Segment Open
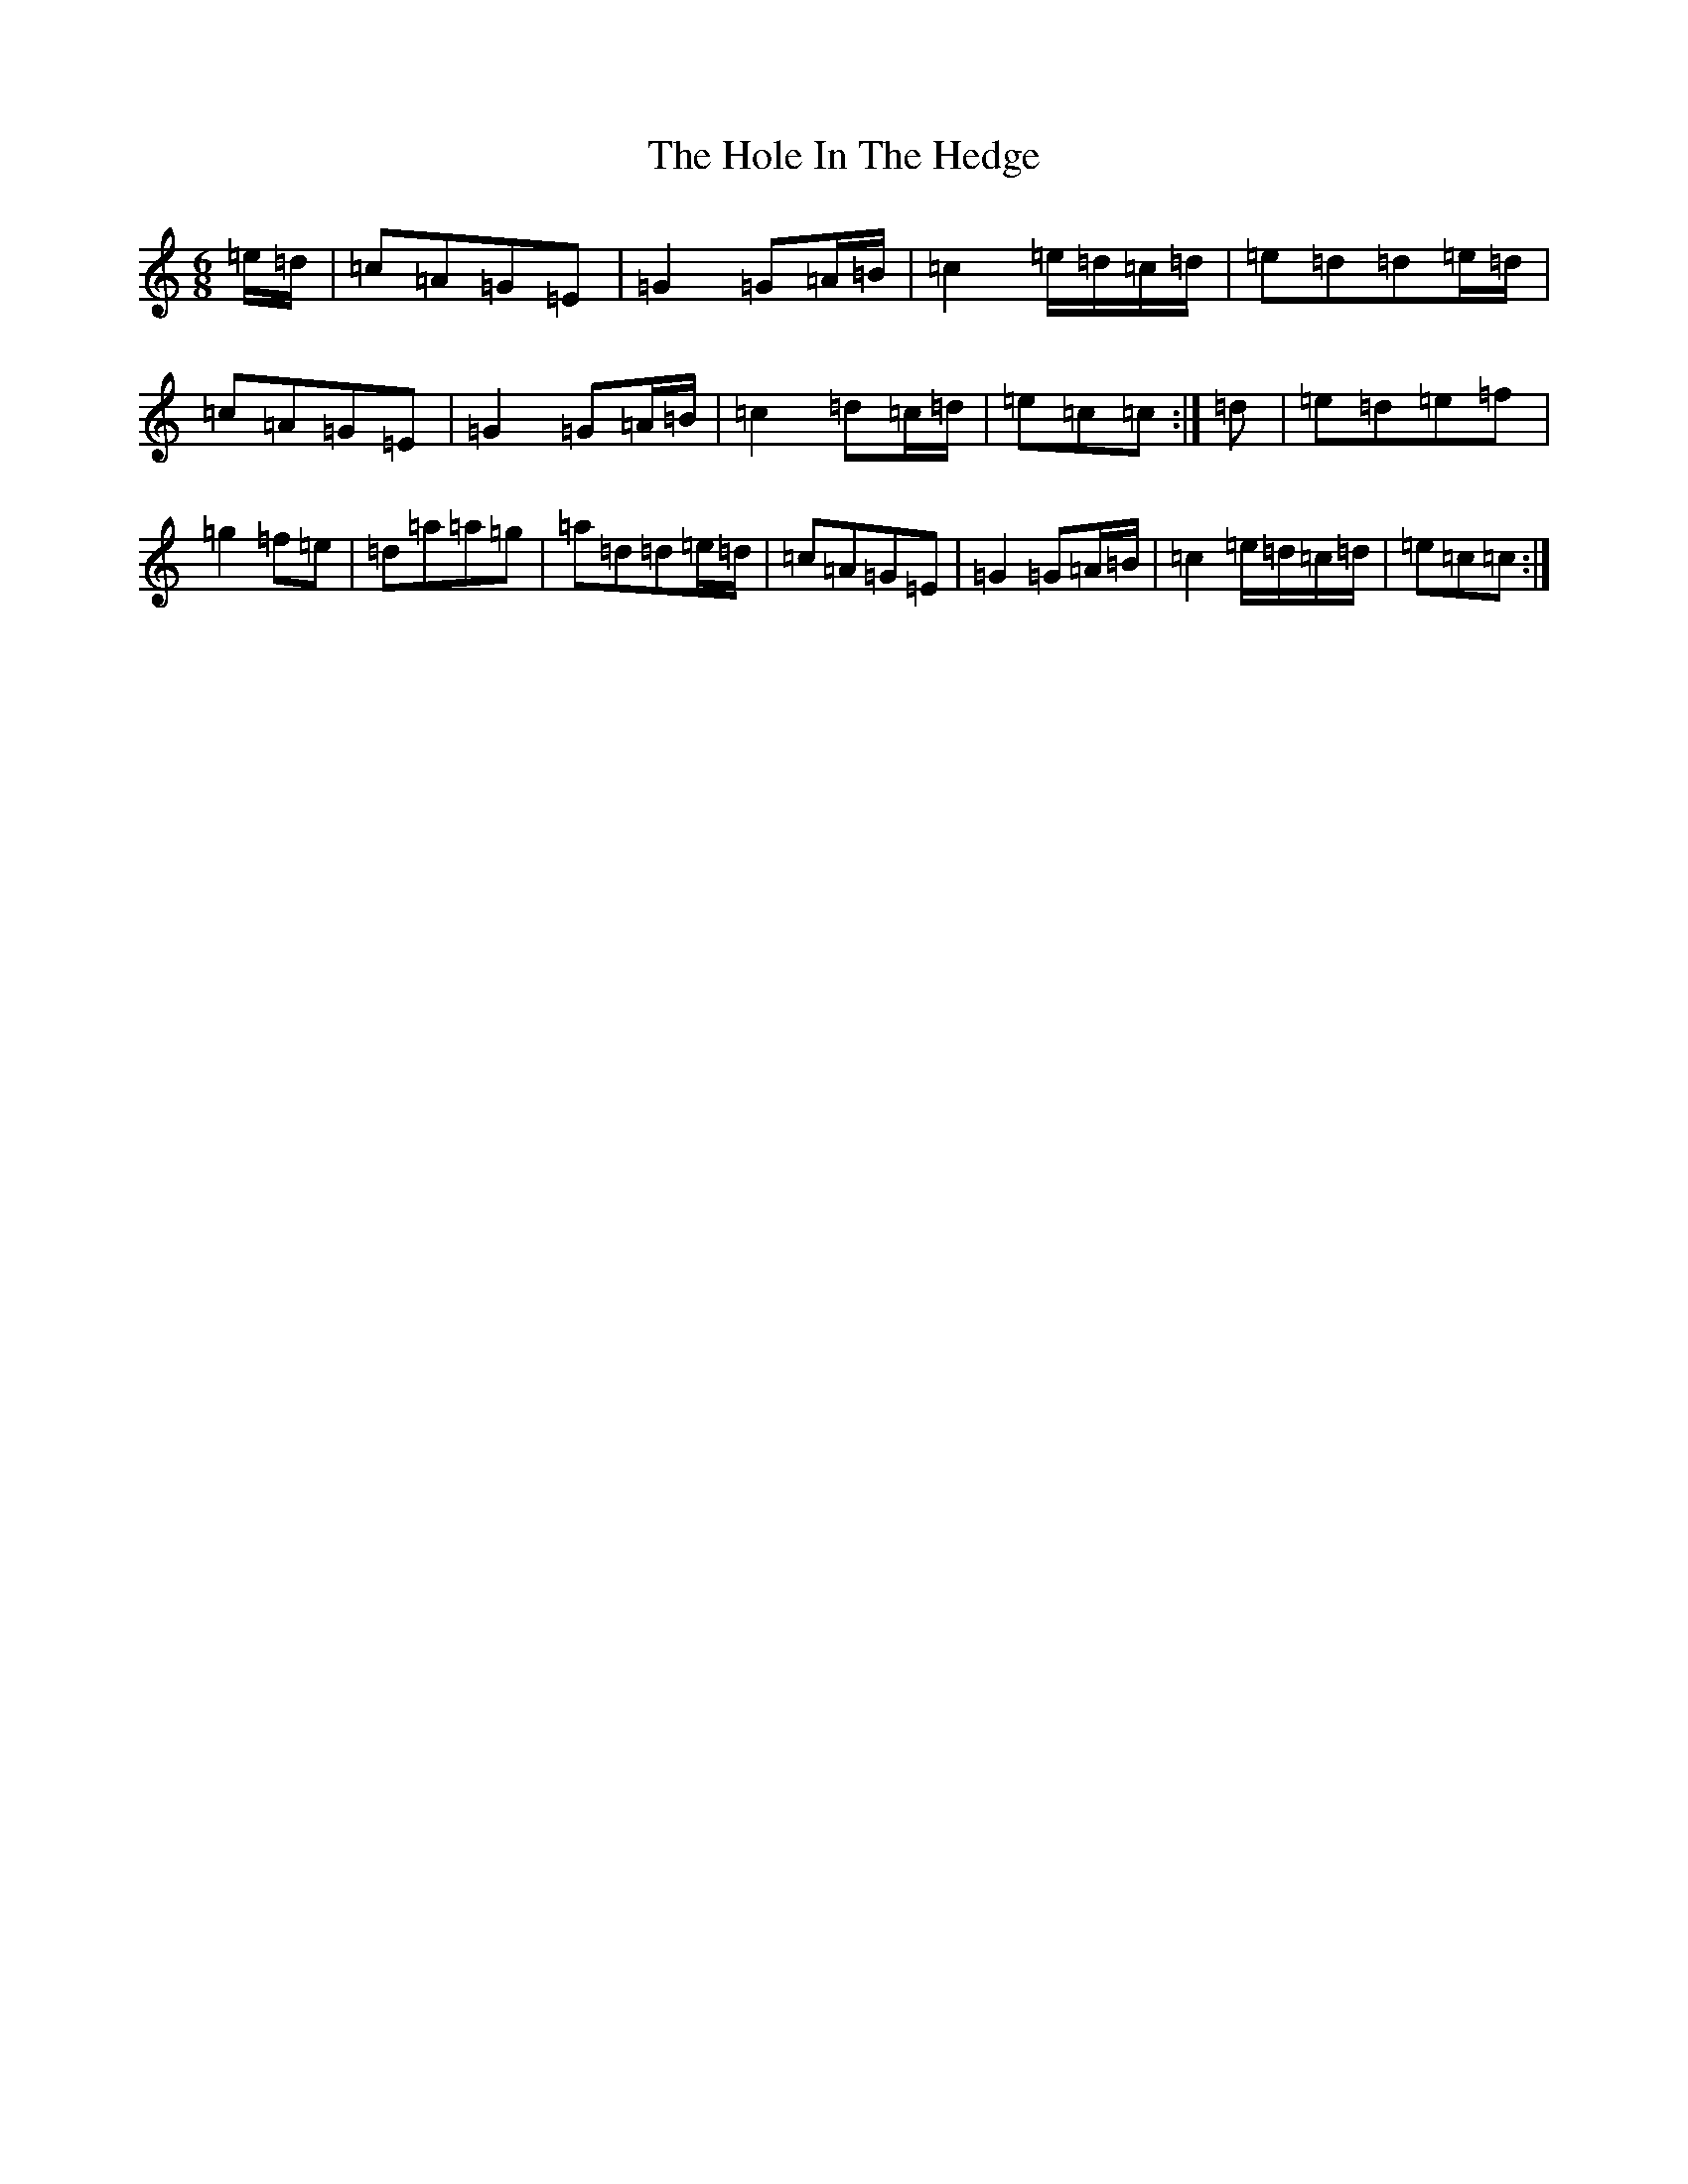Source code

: X: 18559
T: Hole In The Hedge, The
S: https://thesession.org/tunes/755#setting755
Z: C Major
R: jig
M: 6/8
L: 1/8
K: C Major
=e/2=d/2|=c=A=G=E|=G2=G=A/2=B/2|=c2=e/2=d/2=c/2=d/2|=e=d=d=e/2=d/2|=c=A=G=E|=G2=G=A/2=B/2|=c2=d=c/2=d/2|=e=c=c:|=d|=e=d=e=f|=g2=f=e|=d=a=a=g|=a=d=d=e/2=d/2|=c=A=G=E|=G2=G=A/2=B/2|=c2=e/2=d/2=c/2=d/2|=e=c=c:|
Segment Closed
- _To-do item_
Repeat the listing in full and exactly. Leave any pictures out.

- _Expected answer_
Source code

: X: 18559
T: Hole In The Hedge, The
S: https://thesession.org/tunes/755#setting755
Z: C Major
R: jig
M: 6/8
L: 1/8
K: C Major
=e/2=d/2|=c=A=G=E|=G2=G=A/2=B/2|=c2=e/2=d/2=c/2=d/2|=e=d=d=e/2=d/2|=c=A=G=E|=G2=G=A/2=B/2|=c2=d=c/2=d/2|=e=c=c:|=d|=e=d=e=f|=g2=f=e|=d=a=a=g|=a=d=d=e/2=d/2|=c=A=G=E|=G2=G=A/2=B/2|=c2=e/2=d/2=c/2=d/2|=e=c=c:|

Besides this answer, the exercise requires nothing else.